- Episode no.: Season 25 Episode 5
- Directed by: Matthew Faughnan
- Written by: Mitch Glazer; Don Payne;
- Production code: RABF19
- Original air date: November 17, 2013

Guest appearance
- Elisabeth Moss as Gretchen;

Episode features
- Chalkboard gag: "Rocktober is not followed by Blowvember"
- Couch gag: A Simpsons take on the First Thanksgiving where the Simpsons (as Pilgrims) escape persecution by boarding the Mayflower (which looks like the simplistic sailboat that Marge painted for Homer) and sailing to Plymouth Couch, where an Indian (Apu) offers them Thanksgiving dinner for $19.95 a person.

Episode chronology
| ← Previous "YOLO" | Next → "The Kid Is All Right" |
- The Simpsons season 25

= Labor Pains (The Simpsons) =

"Labor Pains" is the fifth episode of the twenty-fifth season of the American animated television series The Simpsons and the 535th episode of the series. It originally aired on the Fox network in the United States on November 17, 2013. It was written by Mitch Glazer and Don Payne and directed by Matthew Faughnan.

In the episode, after a night of playing poker with Moe, Lenny, and Carl, Homer finds himself in an elevator with a young mother named Gretchen, who is in labor and needs someone to help her keep calm. Meanwhile, Lisa helps the local football cheerleading team unionize and negotiate for better wages and working conditions. Elisabeth Moss guest starred as Gretchen. The episode watched by 4.08 million people and received mixed reviews.

==Plot==
While playing poker one night with Moe, Barney, Lenny and Carl, Homer has a run of good luck and decides to leave the game with his winnings. A pregnant woman, Gretchen, enters the elevator with him to ride down to street level, but it gets stuck between floors, and she goes into labor. Based on what he can recall of the childbirth classes he took with Marge, Homer manages to deliver the baby himself, a healthy son. Later, after another poker night, Homer comes across Gretchen again and learns that she named her child after him. He begins to spend time with her, bringing baby items that he and Marge never used for their children, instead of going to the poker game.

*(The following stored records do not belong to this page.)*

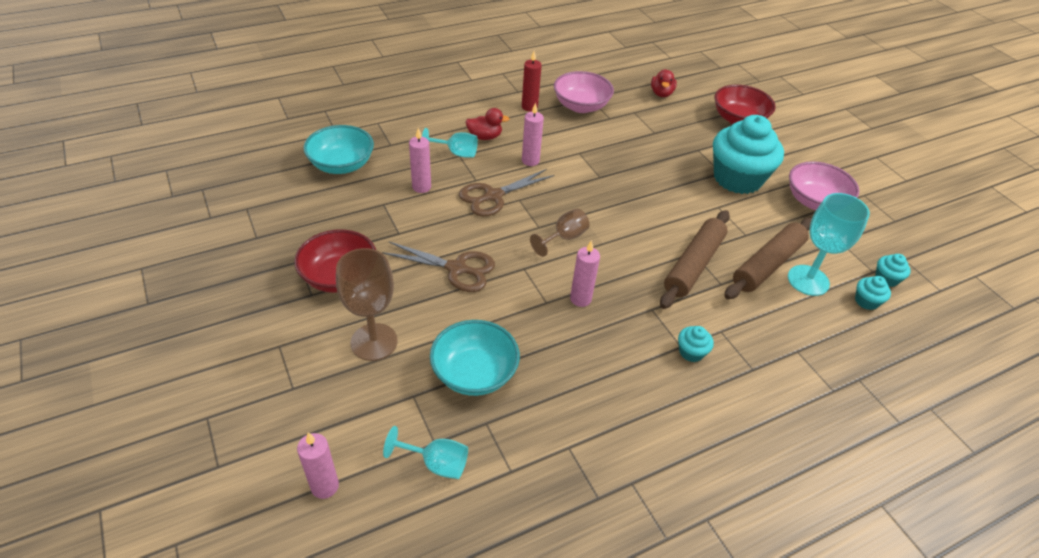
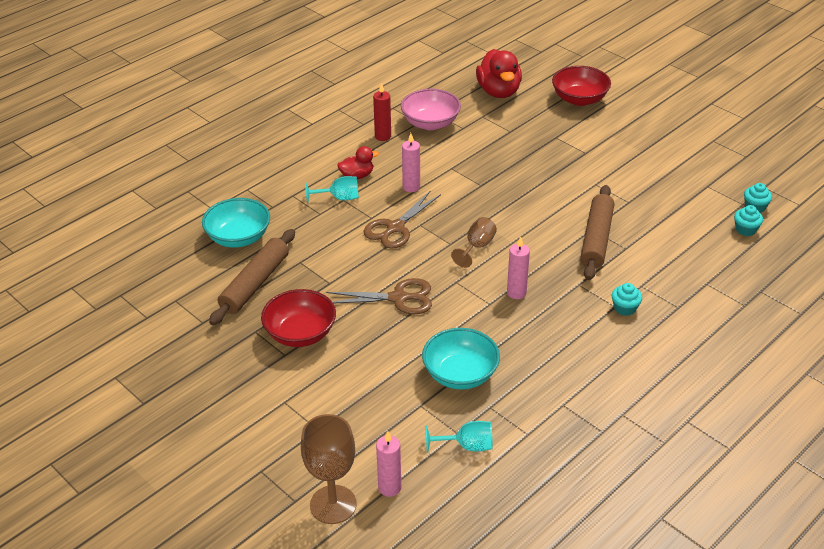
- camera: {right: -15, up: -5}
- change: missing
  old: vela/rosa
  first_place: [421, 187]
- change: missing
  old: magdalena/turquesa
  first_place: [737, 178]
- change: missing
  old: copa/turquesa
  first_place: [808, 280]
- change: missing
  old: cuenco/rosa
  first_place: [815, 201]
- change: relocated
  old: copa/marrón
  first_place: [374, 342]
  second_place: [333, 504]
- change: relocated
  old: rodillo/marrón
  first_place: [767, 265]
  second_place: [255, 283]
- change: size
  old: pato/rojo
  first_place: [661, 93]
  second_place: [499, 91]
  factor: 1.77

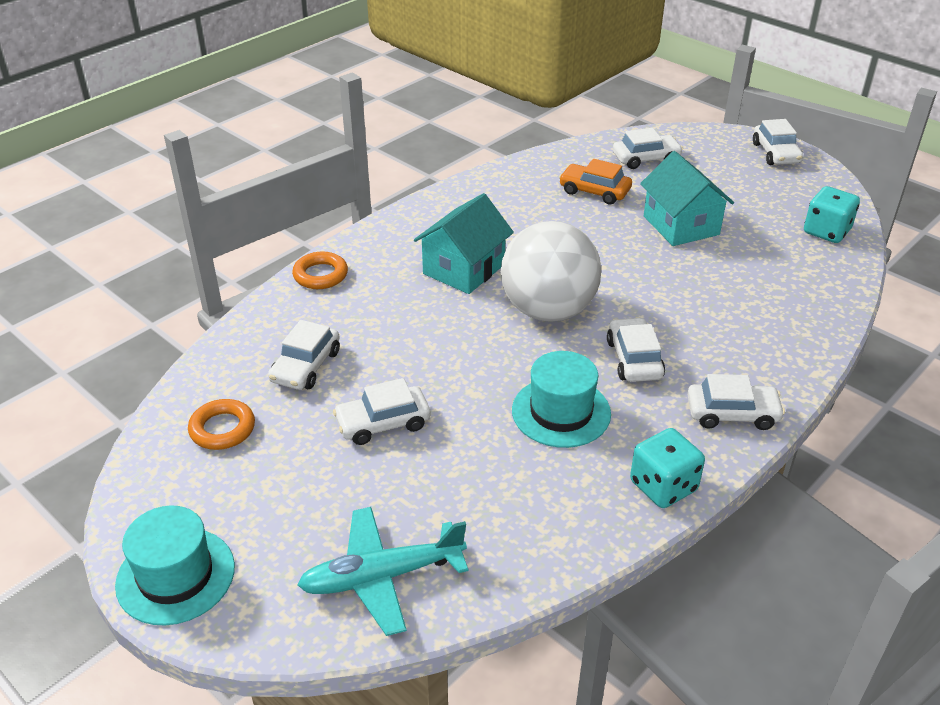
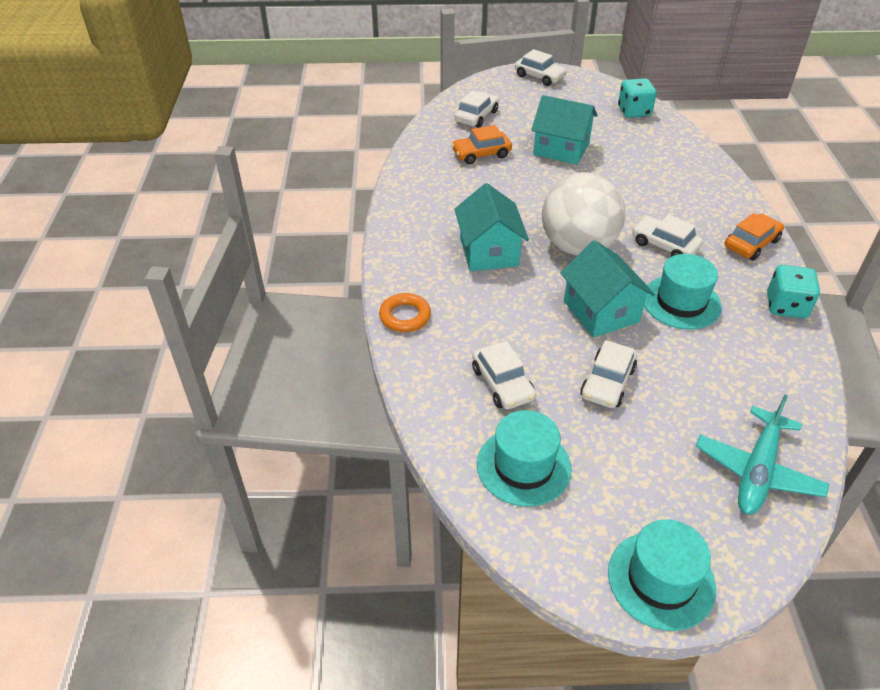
- camera: {right: -45, up: 5}
- change: appeared
  new: casa/turquesa
  second_place: [601, 311]
- change: exchanged
  old: anillo/naranja
  new: sombrero/turquesa
  first_place: [222, 429]
  second_place: [523, 466]
- change: colour
  old: coche/blanco
  new: coche/naranja
  first_place: [732, 414]
  second_place: [751, 244]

Marge, thinking that Homer has sneaked out of work in favor of the game, discovers that he is in Gretchen's apartment and thinks at first that he is being unfaithful to her. However, she eventually learns the whole truth, and Homer takes his children and Homer Jr. to the zoo. Homer Jr. keeps eating Maggie's ice cream, so she smacks him out of the stroller. In a fit of anger, Homer Jr. pushes Maggie's stroller toward a prairie dog exhibit, but she manages to stop herself before she can roll into it. Marge forbids Homer to see Gretchen ever again, and he takes Homer Jr. back to the apartment, where he returns the baby to Gretchen and her husband - recently returned from a military deployment overseas. A dejected Homer returns home, where Maggie gives him a doll to nurture and quickly forgives him for not paying attention to her, and Homer Jr. surprises his father with his ability (learned from Homer) to open and pour a beer.

Meanwhile, Lisa taunts Bart with the fact that Milhouse has invited her to a Springfield Atoms football game. During the halftime show, the team's cheerleaders, the Atomettes, invite Lisa onto the field to take part in one of their routines. Lisa enjoys herself when she is put in a suit exposing her belly button, and becomes a cheerleader, but after the game, she discovers that the Atomettes are poorly paid. She persuades them to go on strike in order to force the team owner to grant them a better contract; the strategy succeeds, but in the meantime they begin to endorse many bizarre products and services, to Lisa's surprise and dismay. As the credits begin, several Atomette-sponsored items are shown.

==Production==
In April 2013, Vulture reported that Elisabeth Moss would guest star as a pregnant woman. Executive producer Al Jean said she would give birth in an elevator and name the baby Homer Jr. Moss felt insecure recording her lines because it was fast-paced, and she relied on the director and writers for her performance.

==Reception==
Dennis Perkins of The A.V. Club gave the episode a C, saying "In the end, there’s no payoff to this storyline at all, except that Maggie seems to forgive Homer for neglecting her in favor of his new elevator family. (Her apparently customary daydream that Flanders is her dad changes to Homer while they hug.) It’s the sort of sweet emotional payoff a good Simpsons episode pulls off after building the story on a solid character foundation along the way. Maybe next week it'll be better."

Tony Sokol of Den of Geek gave the episode 4 out of 5 stars. He highlighted the situation of Homer helping someone give birth but forgetting to tell Marge about it. He also noted Maggie's jealousy of Homer Jr.

The episode received a 1.8 rating and was watched by a total of 4.08 million people, making it the second most watched show on Animation Domination that night.